Tatsächlich kommt es in Deutschland gerade zu Beginn der 1990er-Jahren zu einigen rassistisch motivierten Anschlägen. "Anders als in Solingen und Mölln hatte es bei ihrem Brand keine Toten gegeben", schreibt Aydemir über den Brandanschlag auf Sevdas Wohnhaus. Sie zucke jedes Mal zusammen, wenn die 1990er-Jahren zu einer harmonischen und sicheren Zeit verklärt werden, sagte die Autorin in einem Interview mit dem Hanser-Verlag: "Für mich sind das die Jahre, die in Deutschland von der Allgegenwärtigkeit rechter Gewalt geprägt waren und in der Türkei von Massakern." Was sie damit meint, wird in dem Buch bei dem Brandanschlag deutlich. "Niemand würde jemals von diesem Brand erfahren, niemand würde sich jemals für ihn interessieren, und es gab Tausende solcher Brände, so würde niemand jemals von diesen Tausenden Bränden erfahren", schreibt sie.

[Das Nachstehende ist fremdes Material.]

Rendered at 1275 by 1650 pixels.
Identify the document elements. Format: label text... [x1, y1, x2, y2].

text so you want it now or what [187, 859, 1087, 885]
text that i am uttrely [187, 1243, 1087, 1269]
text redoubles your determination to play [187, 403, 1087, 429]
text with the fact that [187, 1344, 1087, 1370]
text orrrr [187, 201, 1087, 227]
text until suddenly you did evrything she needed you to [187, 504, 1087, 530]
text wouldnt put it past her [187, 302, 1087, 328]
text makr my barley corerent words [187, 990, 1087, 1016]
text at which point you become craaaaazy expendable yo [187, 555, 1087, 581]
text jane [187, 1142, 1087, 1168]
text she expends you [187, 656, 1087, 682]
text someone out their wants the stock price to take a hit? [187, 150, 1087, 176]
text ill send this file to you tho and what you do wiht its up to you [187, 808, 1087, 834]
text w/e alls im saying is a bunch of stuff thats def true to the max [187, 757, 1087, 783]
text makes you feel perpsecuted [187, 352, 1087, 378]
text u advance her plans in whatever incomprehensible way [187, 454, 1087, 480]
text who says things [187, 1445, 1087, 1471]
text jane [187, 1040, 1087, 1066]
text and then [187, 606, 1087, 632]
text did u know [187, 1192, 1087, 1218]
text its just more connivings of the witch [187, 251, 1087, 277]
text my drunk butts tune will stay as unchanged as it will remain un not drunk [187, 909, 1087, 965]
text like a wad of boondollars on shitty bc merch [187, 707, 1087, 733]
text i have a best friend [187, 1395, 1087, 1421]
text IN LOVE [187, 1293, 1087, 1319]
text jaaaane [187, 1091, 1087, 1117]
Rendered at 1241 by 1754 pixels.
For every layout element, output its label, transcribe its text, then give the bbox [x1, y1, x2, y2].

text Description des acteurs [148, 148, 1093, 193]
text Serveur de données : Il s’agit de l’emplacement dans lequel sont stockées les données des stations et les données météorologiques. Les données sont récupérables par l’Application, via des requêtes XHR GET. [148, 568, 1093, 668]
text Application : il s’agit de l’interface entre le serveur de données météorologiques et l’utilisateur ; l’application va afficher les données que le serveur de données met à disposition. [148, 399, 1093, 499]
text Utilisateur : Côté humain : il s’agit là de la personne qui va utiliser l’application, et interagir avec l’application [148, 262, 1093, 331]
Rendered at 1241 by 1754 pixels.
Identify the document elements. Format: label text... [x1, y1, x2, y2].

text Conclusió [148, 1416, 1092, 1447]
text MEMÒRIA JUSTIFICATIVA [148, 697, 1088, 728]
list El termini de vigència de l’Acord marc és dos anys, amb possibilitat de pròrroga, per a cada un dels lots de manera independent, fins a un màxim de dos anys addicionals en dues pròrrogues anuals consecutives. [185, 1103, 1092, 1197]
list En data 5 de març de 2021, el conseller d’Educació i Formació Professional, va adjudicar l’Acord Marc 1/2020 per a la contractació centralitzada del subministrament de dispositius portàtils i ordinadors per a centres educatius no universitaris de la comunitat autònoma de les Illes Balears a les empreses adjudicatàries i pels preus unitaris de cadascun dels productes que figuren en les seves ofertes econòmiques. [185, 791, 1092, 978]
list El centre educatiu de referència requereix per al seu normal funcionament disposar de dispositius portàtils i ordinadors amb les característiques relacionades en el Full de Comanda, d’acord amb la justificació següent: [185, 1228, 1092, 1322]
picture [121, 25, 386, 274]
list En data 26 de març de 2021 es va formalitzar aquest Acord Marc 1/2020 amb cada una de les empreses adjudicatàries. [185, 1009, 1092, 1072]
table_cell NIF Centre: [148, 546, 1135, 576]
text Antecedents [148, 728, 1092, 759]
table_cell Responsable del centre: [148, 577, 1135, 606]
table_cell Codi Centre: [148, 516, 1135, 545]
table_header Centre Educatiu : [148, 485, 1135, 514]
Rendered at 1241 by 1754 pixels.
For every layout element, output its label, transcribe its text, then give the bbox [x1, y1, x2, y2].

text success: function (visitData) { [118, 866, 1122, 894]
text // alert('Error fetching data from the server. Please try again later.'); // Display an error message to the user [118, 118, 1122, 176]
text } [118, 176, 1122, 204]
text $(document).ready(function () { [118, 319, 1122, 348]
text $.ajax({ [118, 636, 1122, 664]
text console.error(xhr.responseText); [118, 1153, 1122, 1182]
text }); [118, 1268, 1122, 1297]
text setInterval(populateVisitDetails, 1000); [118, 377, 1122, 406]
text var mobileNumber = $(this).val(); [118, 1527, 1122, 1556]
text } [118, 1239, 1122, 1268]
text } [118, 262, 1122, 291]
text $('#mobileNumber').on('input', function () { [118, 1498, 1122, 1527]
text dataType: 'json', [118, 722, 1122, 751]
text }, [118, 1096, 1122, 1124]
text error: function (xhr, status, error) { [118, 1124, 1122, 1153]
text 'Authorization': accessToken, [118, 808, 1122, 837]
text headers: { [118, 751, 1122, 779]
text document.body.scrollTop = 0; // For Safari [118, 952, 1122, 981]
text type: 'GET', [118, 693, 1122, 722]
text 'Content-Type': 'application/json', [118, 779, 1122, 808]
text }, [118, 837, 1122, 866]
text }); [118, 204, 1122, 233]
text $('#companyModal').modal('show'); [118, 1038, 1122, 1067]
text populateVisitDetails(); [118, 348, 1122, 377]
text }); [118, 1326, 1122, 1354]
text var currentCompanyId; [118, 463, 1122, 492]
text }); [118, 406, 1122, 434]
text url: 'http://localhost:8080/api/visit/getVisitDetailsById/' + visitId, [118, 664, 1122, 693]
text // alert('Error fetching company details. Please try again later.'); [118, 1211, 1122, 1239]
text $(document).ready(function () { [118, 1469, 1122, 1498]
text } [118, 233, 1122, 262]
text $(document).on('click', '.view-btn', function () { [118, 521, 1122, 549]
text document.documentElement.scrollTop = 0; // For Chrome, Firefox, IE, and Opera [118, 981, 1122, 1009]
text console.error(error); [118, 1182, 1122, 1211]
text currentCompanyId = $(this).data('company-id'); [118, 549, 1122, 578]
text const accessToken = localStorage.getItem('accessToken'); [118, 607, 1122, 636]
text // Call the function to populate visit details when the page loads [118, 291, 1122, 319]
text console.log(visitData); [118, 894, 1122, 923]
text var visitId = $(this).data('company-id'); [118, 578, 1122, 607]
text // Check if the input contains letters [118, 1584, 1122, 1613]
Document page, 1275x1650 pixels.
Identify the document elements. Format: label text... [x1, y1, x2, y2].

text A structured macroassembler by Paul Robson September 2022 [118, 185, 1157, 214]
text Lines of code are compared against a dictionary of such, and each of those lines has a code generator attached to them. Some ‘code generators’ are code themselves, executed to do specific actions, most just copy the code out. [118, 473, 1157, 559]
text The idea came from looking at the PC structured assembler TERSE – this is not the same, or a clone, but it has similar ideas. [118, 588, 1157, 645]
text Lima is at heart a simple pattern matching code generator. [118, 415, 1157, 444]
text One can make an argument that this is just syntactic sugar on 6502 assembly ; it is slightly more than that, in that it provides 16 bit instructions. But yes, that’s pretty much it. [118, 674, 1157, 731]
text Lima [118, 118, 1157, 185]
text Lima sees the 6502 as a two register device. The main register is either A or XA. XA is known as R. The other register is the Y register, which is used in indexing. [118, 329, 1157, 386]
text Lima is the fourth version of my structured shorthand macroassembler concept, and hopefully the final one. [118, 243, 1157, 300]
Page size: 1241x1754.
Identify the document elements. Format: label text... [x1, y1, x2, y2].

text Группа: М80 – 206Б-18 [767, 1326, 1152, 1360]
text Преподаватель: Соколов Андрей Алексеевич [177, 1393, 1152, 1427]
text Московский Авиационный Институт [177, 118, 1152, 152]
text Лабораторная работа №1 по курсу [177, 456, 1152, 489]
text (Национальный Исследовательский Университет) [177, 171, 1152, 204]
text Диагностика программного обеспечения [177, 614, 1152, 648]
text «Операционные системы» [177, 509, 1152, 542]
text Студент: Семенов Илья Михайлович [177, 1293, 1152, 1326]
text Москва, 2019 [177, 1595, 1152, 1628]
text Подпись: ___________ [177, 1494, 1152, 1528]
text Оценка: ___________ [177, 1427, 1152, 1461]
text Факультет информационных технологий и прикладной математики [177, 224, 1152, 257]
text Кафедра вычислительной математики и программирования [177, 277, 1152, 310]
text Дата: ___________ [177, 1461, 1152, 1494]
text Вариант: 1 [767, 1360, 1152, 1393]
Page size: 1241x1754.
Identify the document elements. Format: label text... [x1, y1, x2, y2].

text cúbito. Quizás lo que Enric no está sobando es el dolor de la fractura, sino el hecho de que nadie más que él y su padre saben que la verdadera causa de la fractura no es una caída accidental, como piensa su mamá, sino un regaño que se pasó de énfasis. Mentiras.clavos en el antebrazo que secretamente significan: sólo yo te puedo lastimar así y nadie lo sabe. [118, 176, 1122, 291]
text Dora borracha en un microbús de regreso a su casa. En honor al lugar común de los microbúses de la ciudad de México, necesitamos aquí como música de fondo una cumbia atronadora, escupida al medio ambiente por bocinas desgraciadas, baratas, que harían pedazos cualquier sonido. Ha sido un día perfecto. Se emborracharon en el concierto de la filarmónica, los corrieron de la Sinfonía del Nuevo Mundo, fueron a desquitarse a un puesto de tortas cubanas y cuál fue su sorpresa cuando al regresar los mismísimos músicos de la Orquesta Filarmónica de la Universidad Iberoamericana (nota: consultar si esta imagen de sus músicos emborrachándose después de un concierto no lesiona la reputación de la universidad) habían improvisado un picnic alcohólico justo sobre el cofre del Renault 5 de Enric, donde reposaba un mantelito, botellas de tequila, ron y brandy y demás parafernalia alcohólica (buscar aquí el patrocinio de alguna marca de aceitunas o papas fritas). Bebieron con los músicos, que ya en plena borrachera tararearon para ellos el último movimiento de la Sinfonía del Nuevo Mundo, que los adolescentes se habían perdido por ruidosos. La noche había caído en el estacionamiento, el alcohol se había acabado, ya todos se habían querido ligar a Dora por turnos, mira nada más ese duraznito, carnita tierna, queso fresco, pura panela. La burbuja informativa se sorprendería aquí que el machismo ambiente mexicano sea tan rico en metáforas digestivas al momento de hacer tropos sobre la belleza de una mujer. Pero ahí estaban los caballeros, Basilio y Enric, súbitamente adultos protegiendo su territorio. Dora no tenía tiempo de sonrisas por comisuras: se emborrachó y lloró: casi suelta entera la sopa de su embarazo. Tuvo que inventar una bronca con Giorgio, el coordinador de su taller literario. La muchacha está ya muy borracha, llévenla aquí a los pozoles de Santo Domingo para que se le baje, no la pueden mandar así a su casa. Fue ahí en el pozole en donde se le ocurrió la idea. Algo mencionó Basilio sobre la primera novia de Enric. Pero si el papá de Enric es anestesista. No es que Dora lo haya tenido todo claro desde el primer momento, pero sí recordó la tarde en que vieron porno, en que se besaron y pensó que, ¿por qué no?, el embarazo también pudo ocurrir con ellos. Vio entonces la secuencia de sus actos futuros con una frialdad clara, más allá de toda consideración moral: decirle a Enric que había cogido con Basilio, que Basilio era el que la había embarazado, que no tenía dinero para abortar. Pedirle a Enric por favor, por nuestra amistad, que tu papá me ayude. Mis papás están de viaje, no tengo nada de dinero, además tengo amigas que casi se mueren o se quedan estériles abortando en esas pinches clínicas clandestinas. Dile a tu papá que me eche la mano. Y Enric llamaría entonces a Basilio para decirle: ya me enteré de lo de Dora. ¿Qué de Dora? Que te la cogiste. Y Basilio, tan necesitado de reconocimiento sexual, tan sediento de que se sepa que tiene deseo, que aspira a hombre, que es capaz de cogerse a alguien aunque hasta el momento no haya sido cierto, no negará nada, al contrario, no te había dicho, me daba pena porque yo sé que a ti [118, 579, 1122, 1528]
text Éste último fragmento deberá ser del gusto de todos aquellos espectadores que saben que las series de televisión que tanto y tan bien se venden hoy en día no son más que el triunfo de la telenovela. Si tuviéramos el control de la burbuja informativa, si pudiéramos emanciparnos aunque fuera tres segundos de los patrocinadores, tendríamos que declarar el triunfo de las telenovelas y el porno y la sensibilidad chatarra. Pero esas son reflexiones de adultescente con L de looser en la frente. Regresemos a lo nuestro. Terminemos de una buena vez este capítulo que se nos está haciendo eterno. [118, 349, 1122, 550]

Es sind nicht nur Rassismuserfahrungen, die Aydemir veranschaulicht. Sie liefert auch Einblicke, die vielen normalerweise erspart bleiben. Die meisten haben eine Vorstellung davon, was für sie Heimat bedeutet. Familie Yilmaz lebt jedoch in einem Land, mit dem sie noch immer fremdeln, auch weil es sie nicht wirklich mit offenen Armen empfangen hat, zudem ist fast jedes Familienmitglied mit einer anderen Sprache aufgewachsen. Während die Eltern in dem Dorf in der Osttürkei Kurdisch sprachen, wusste ihr jüngster Sohn Ümit nicht einmal, dass sie Kurden sind. Und die Sprache wird auch zum Problem in der neuen Heimat: Tochter Peri vereitelt an einer Stelle einen Suizidversuch der Mutter und begleitet sie danach zu einer Psychiaterin. Weil die jedoch kein Türkisch kann, muss die Tochter für ihre Mutter dolmetschen.
Mit solchen Szenen verleiht Aydemir der ambitionierten Geschichte und ihren Figuren Glaubhaftigkeit. Es sind intensive und packende 368 Seiten. Es gibt kaum Konflikte und Diskurse, die nicht thematisiert werden: angefangen bei problematischen Eltern-Kind-Beziehungen über die Frage der Identität bis hin zur Transsexualität. Und hier liegt vielleicht der einzige kleine Kritikpunkt. Handlungsstränge überlagern sich, plötzlich werden vermeintliche Kleinigkeiten aus den vorderen Kapiteln in dem der Mutter zentral. Denn das Buch endet so, wie es angefangen hat: mit einer nachhallenden Erschütterung.